# Keyboards



## Tankman (May 29, 2011)

Hi all.

First time I have posted on here. I have just started collecting keyboards and have found most of the small pcbs in them have gold plating. Is it worth while processing these?. Or are most of them just flash plated?. Thanks.


----------



## Claudie (May 29, 2011)

Some pictures of what you have would be helpful. Many keyboards have two sheets of Plastic/Mylar in them that contain silver. The wire can be sold as copper, some of the connector ends may contain gold, and then there is the plastic case and keys to recycle also.


----------



## rmi2416 (May 29, 2011)

I actually work for a custom industrial keyboard maker and some of the really expensive industrial keyboards do have gold. As for the plastic keyboards I have a small lot of them in the garage maybe I will crack a few of them open and take a look. I am really interested in the silver mentioned above.

Pics would help I will go take a pic of an industrial PCB real fast and post it on this thread.

Regards.
Ross


----------



## rmi2416 (May 29, 2011)

Here are some pics of industrial kyb PCb's. If you take a look the traces are gold plated at least I believe they are and I am pretty sure. 
As far as the internal Ground plan I believe it is copper. Not 100% sure

Hope this helps a little bit.

Regards,
Ross


----------



## Tankman (May 29, 2011)

Claudie said:


> Some pictures of what you have would be helpful. Many keyboards have two sheets of Plastic/Mylar in them that contain silver. The wire can be sold as copper, some of the connector ends may contain gold, and then there is the plastic case and keys to recycle also.




I have put the mylars aside for now until I get a few more kilos. Cannot take photos at the moment, so have supplied a link to better explain the pcbs.
Hope this helps.

http://www.craxor.com/foftar/


----------



## jimdoc (May 29, 2011)

If you search keyboard mylars you will find a lot of info on the silver.

Jim


----------



## qst42know (May 29, 2011)

The silver looks like grey ink on plastic and may be tarnished black.


----------



## Claudie (May 29, 2011)

What brand of keyboards are those in the pictures rmi2416?

Given data.

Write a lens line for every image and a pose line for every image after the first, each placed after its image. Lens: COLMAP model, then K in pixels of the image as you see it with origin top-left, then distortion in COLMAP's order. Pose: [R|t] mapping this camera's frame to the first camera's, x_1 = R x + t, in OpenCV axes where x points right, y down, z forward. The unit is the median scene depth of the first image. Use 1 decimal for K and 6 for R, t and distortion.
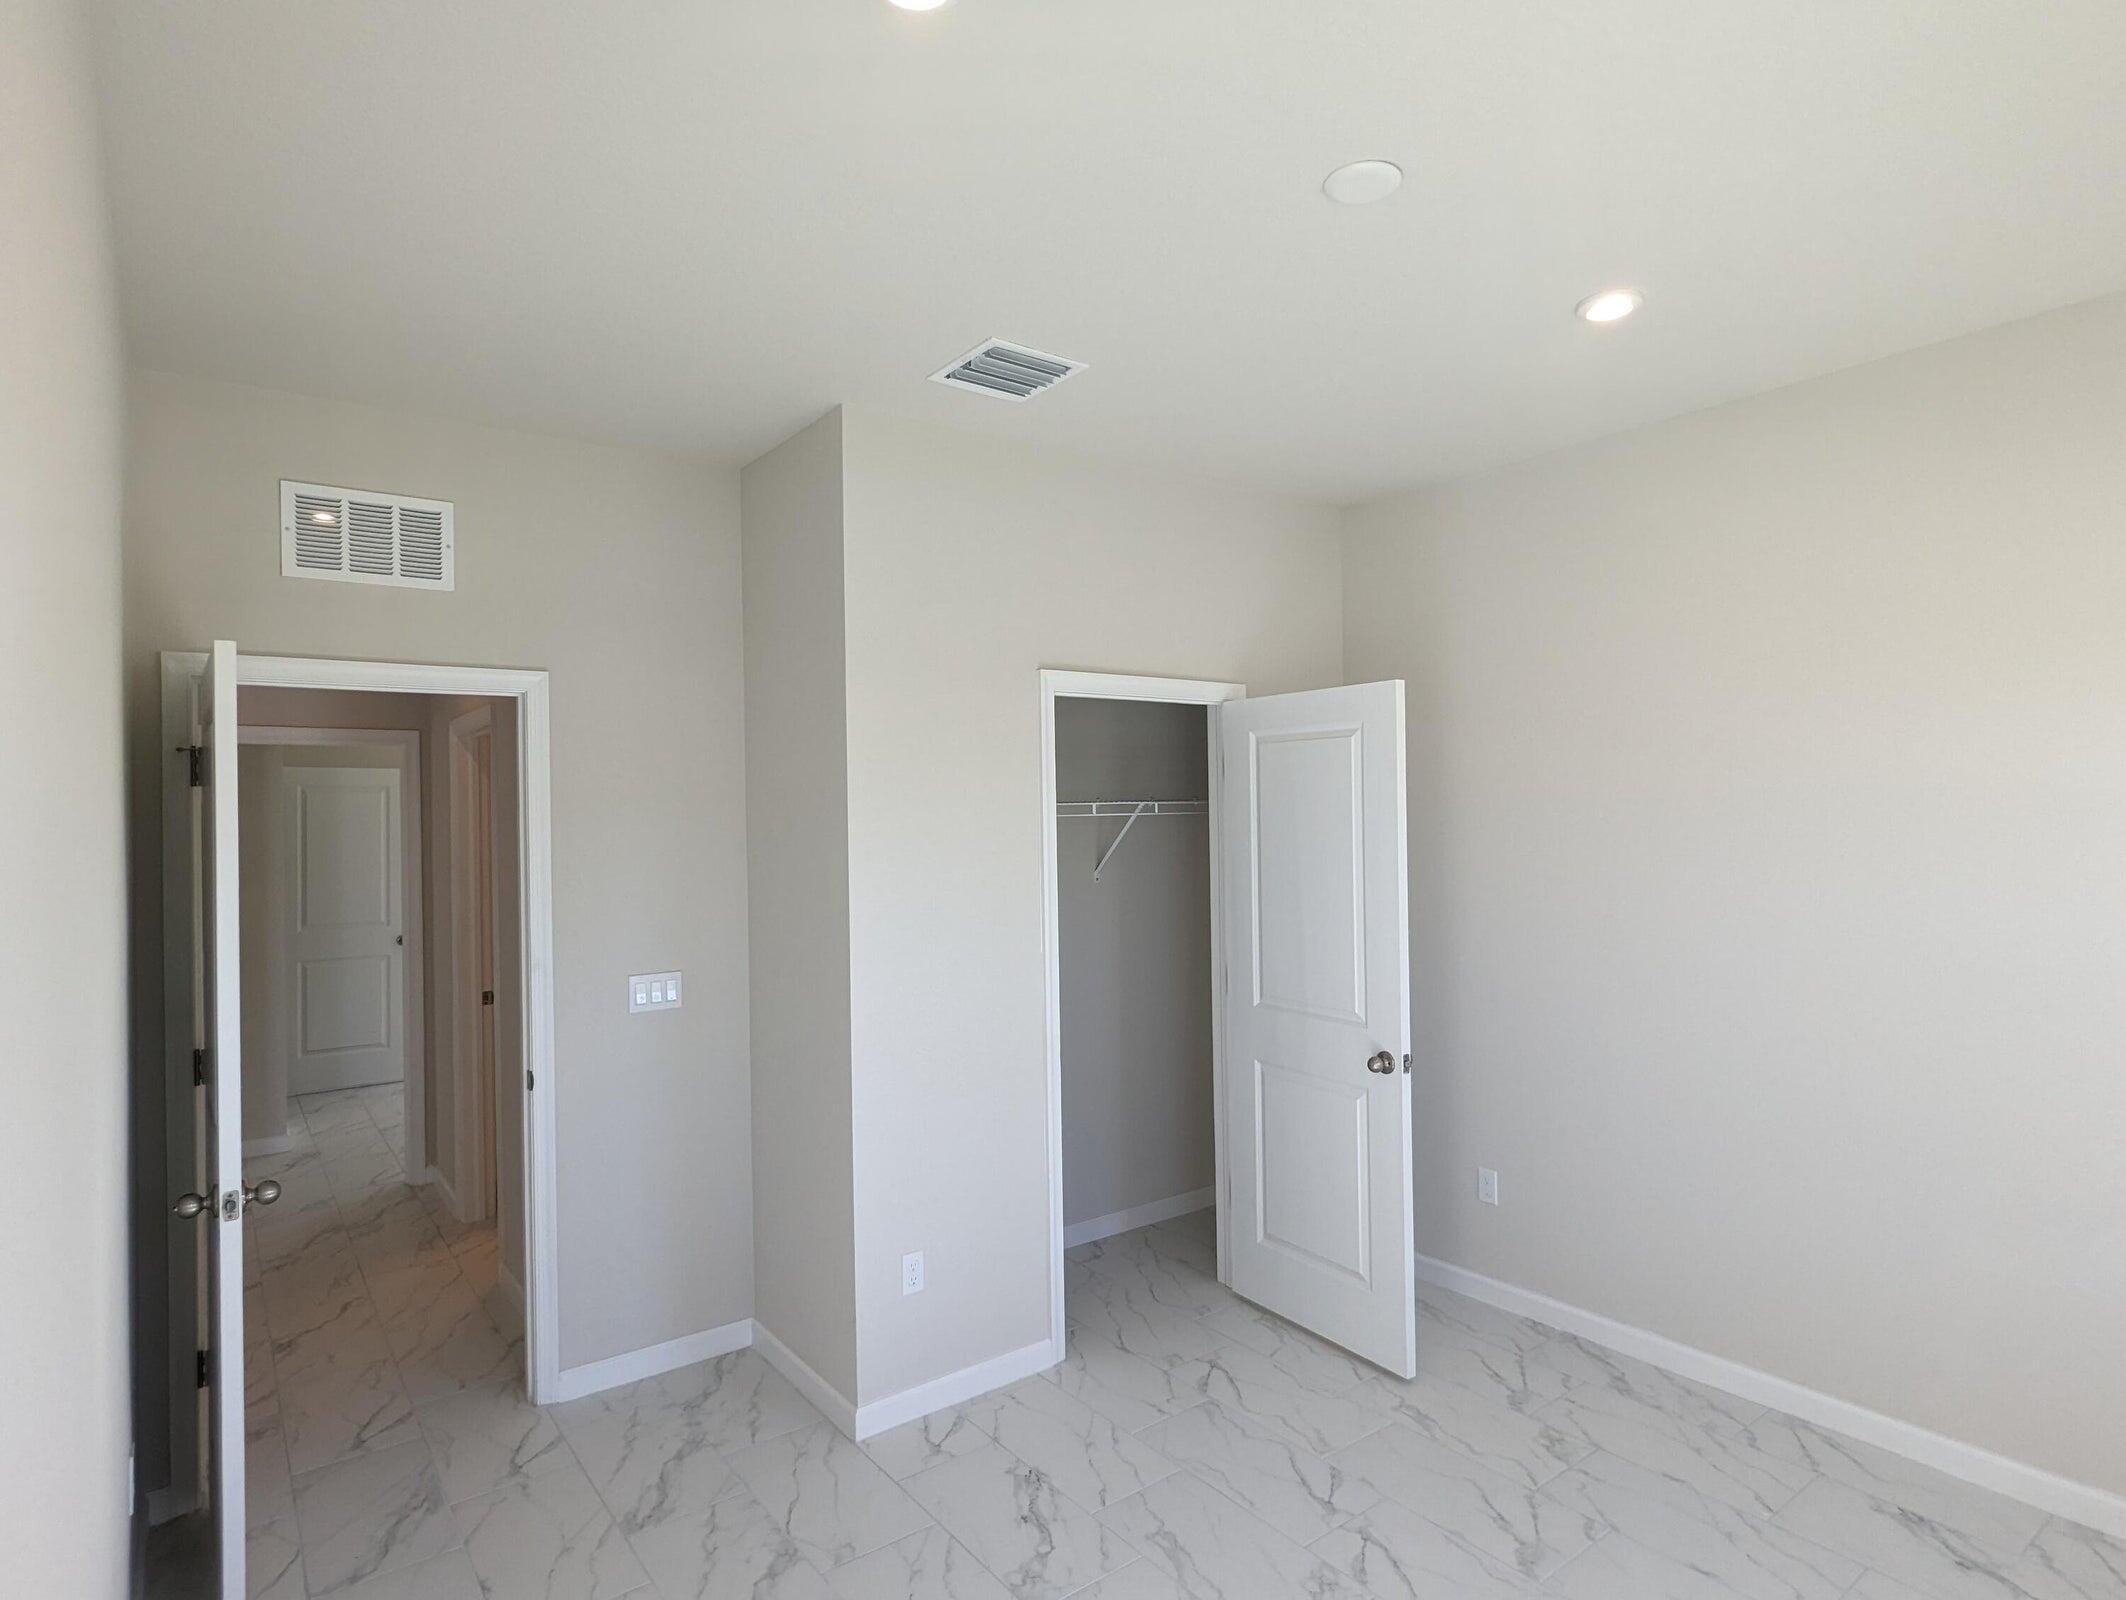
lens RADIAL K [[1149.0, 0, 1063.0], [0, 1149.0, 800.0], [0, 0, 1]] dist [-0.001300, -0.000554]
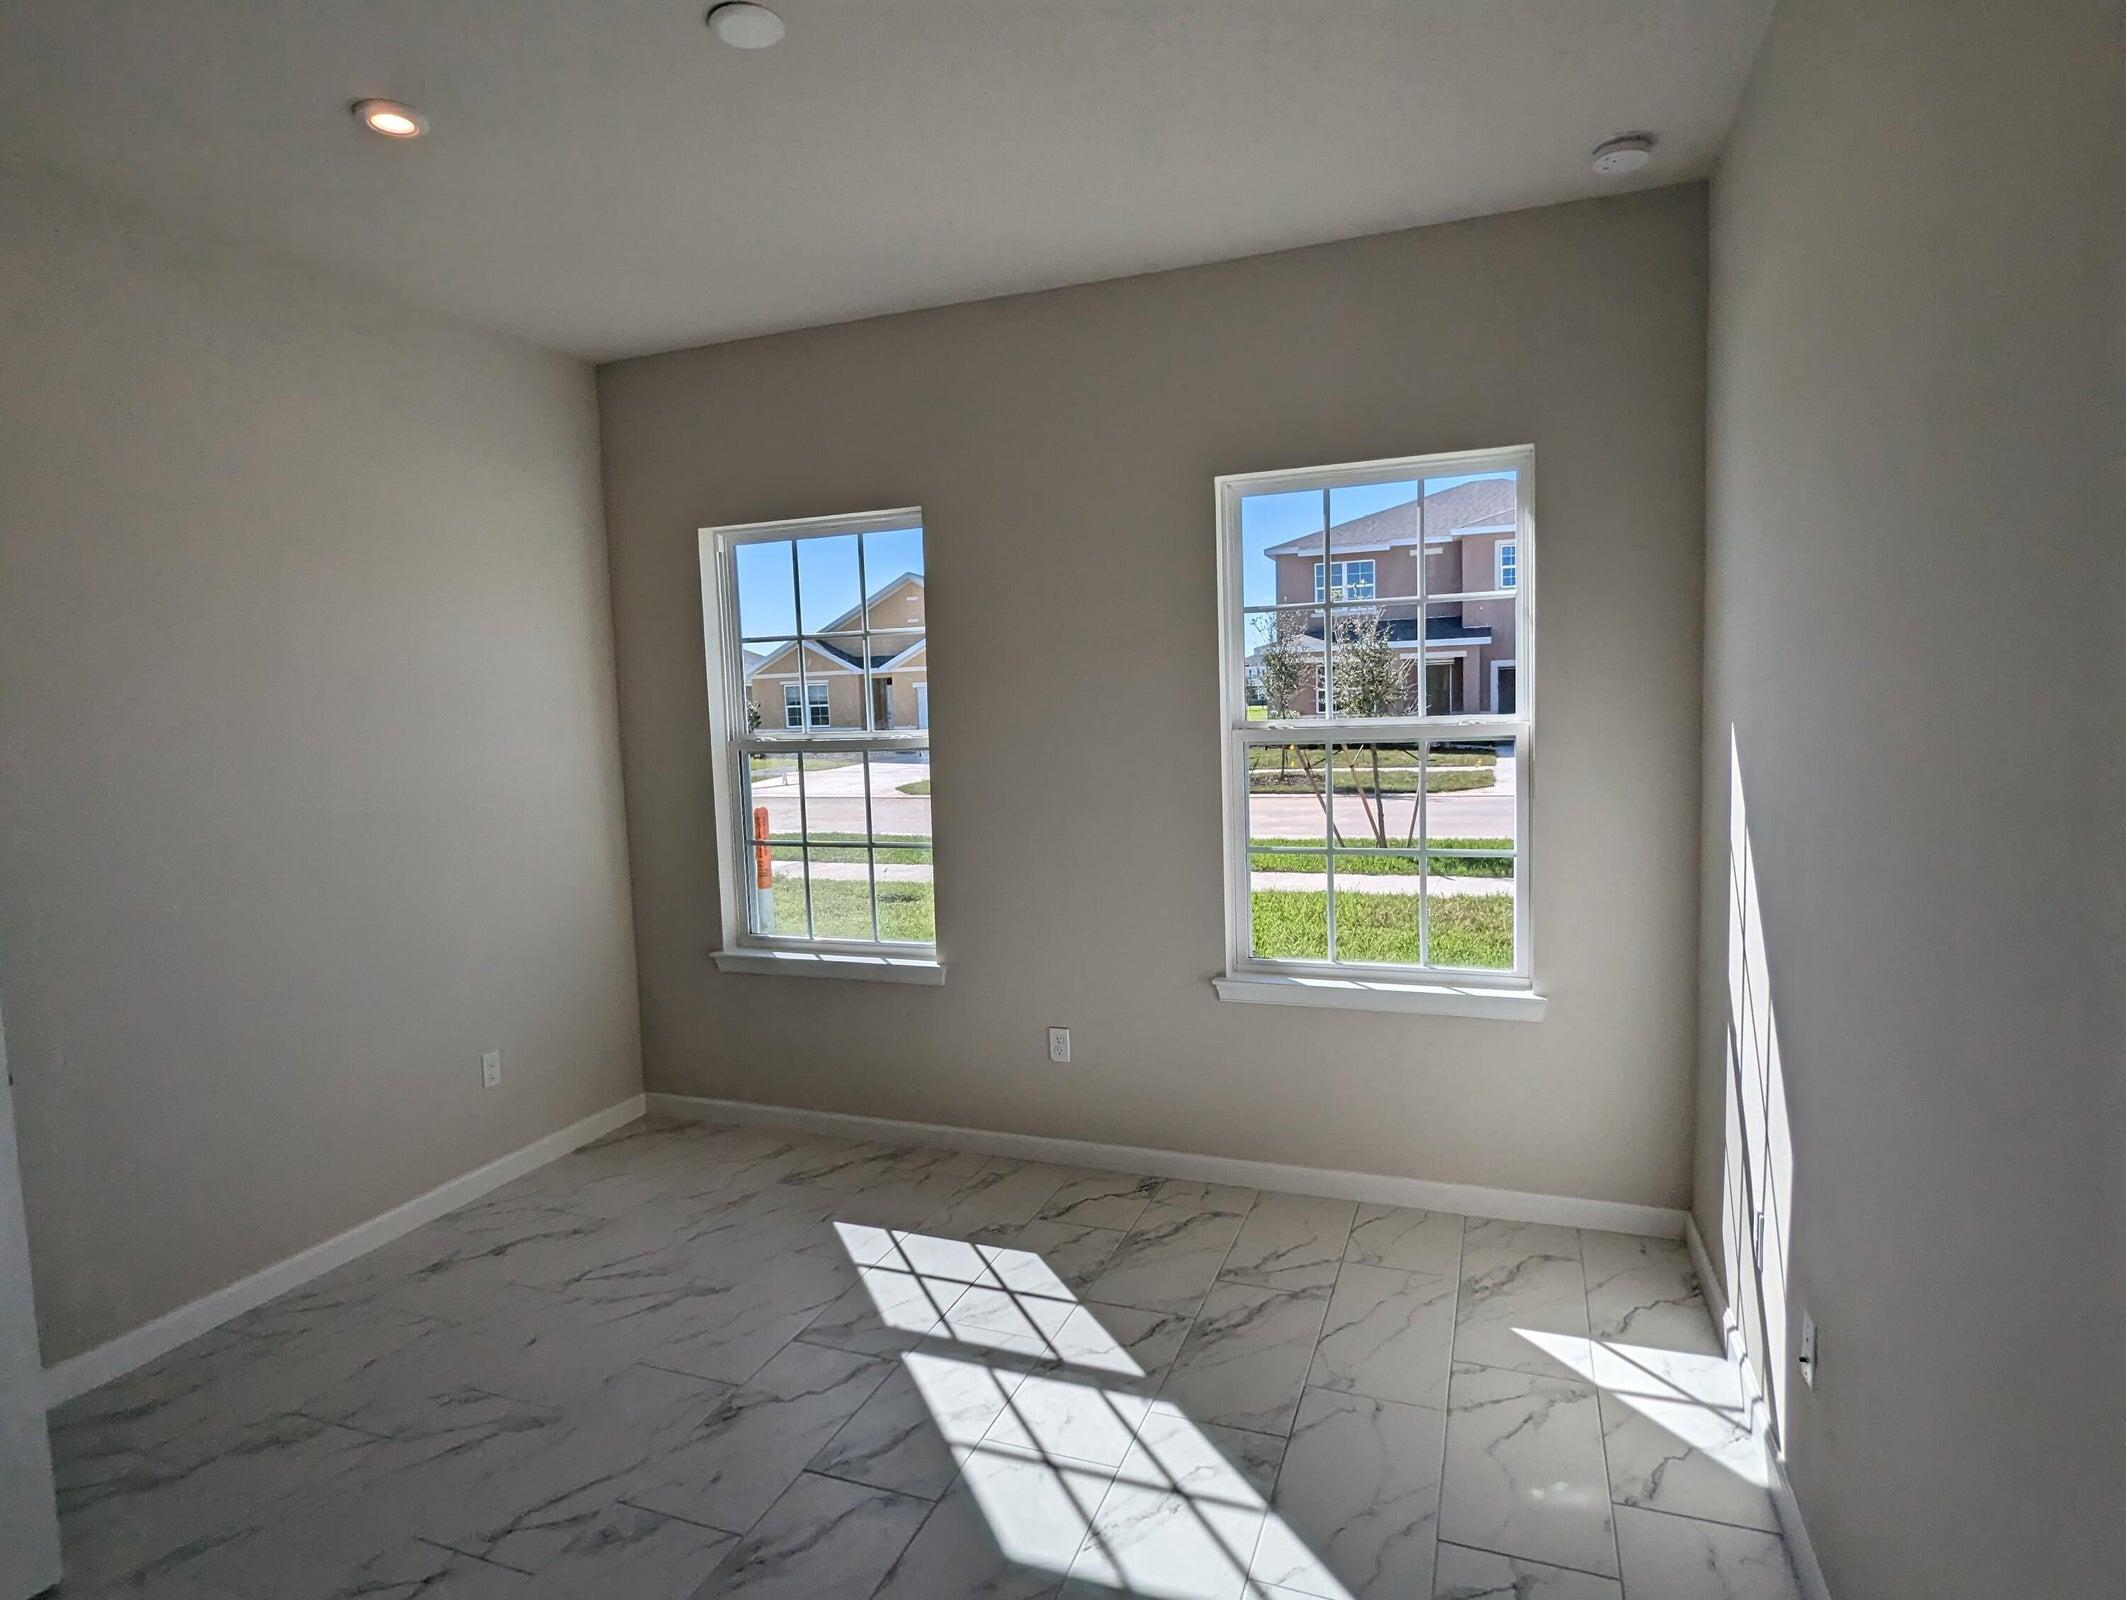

Work instructions. Reproduce the forum thread about keyboards in full, word for word.

Result.
# Keyboards



## Tankman (May 29, 2011)

Hi all.

First time I have posted on here. I have just started collecting keyboards and have found most of the small pcbs in them have gold plating. Is it worth while processing these?. Or are most of them just flash plated?. Thanks.


----------



## Claudie (May 29, 2011)

Some pictures of what you have would be helpful. Many keyboards have two sheets of Plastic/Mylar in them that contain silver. The wire can be sold as copper, some of the connector ends may contain gold, and then there is the plastic case and keys to recycle also.


----------



## rmi2416 (May 29, 2011)

I actually work for a custom industrial keyboard maker and some of the really expensive industrial keyboards do have gold. As for the plastic keyboards I have a small lot of them in the garage maybe I will crack a few of them open and take a look. I am really interested in the silver mentioned above.

Pics would help I will go take a pic of an industrial PCB real fast and post it on this thread.

Regards.
Ross


----------



## rmi2416 (May 29, 2011)

Here are some pics of industrial kyb PCb's. If you take a look the traces are gold plated at least I believe they are and I am pretty sure. 
As far as the internal Ground plan I believe it is copper. Not 100% sure

Hope this helps a little bit.

Regards,
Ross


----------



## Tankman (May 29, 2011)

Claudie said:


> Some pictures of what you have would be helpful. Many keyboards have two sheets of Plastic/Mylar in them that contain silver. The wire can be sold as copper, some of the connector ends may contain gold, and then there is the plastic case and keys to recycle also.




I have put the mylars aside for now until I get a few more kilos. Cannot take photos at the moment, so have supplied a link to better explain the pcbs.
Hope this helps.

http://www.craxor.com/foftar/


----------



## jimdoc (May 29, 2011)

If you search keyboard mylars you will find a lot of info on the silver.

Jim


----------



## qst42know (May 29, 2011)

The silver looks like grey ink on plastic and may be tarnished black.


----------



## Claudie (May 29, 2011)

What brand of keyboards are those in the pictures rmi2416?